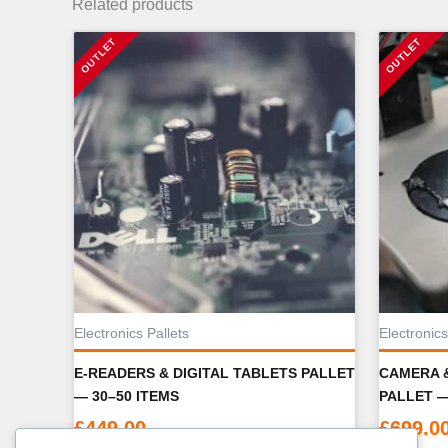
Related products
Electronics Pallets
Electronics
E-READERS & DIGITAL TABLETS PALLET
CAMERA 
— 30–50 ITEMS
PALLET —
£
449.00
£
699.0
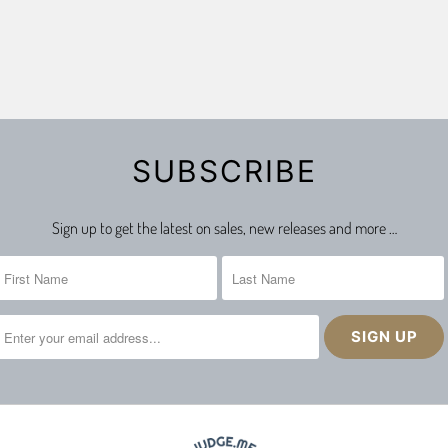
SUBSCRIBE
Sign up to get the latest on sales, new releases and more …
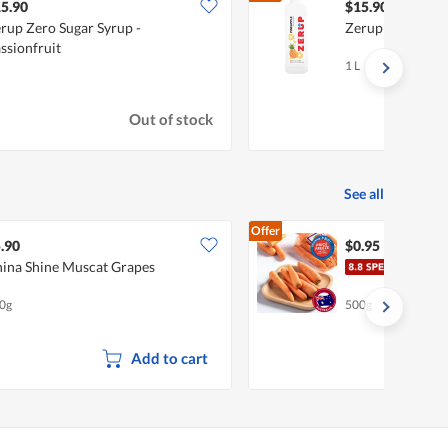
5.90
$15.90
rup Zero Sugar Syrup -
Zerup Zero Suga
ssionfruit
1 L
Out of stock
See all
Offer
.90
$0.95
ina Shine Muscat Grapes
Pasa
0g
500g
Add to cart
□ □ □ □
Work required » Collect every line of the items above that contains the string "Zero", matching case exactly.

Solution to this problem »
rup Zero Sugar Syrup -
Zerup Zero Suga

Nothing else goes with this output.